→ TO-DO ITEM
Could you lay out the entries as a Markdown table with the columns "Row" and "Text", starting at the first line and ending at the line containing "may continue seeing", leaving out blank lines?
#####
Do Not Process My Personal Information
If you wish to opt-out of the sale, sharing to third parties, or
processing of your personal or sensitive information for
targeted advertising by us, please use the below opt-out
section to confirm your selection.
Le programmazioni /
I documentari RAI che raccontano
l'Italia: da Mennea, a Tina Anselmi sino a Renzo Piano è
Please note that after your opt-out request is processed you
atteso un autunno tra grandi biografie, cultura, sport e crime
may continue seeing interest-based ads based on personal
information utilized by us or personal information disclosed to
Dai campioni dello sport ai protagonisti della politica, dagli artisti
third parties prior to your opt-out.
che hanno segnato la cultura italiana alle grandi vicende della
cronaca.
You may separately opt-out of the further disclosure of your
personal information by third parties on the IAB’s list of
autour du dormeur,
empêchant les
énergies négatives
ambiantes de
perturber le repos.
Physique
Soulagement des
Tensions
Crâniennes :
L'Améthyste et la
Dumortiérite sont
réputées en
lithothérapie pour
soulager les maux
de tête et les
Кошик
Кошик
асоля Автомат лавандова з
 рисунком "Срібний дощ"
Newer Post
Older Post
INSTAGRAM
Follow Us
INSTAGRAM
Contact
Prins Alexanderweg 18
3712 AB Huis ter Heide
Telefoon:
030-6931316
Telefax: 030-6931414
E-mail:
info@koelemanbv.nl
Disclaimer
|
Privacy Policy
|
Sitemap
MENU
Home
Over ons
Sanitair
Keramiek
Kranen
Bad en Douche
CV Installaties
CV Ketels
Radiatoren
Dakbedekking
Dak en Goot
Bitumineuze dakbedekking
#####
→ EXERCISE ANSWER
| Row | Text |
|---|---|
| 1 | Do Not Process My Personal Information |
| 2 | If you wish to opt-out of the sale, sharing to third parties, or |
| 3 | processing of your personal or sensitive information for |
| 4 | targeted advertising by us, please use the below opt-out |
| 5 | section to confirm your selection. |
| 6 | Le programmazioni / |
| 7 | I documentari RAI che raccontano |
| 8 | l'Italia: da Mennea, a Tina Anselmi sino a Renzo Piano è |
| 9 | Please note that after your opt-out request is processed you |
| 10 | atteso un autunno tra grandi biografie, cultura, sport e crime |
| 11 | may continue seeing interest-based ads based on personal |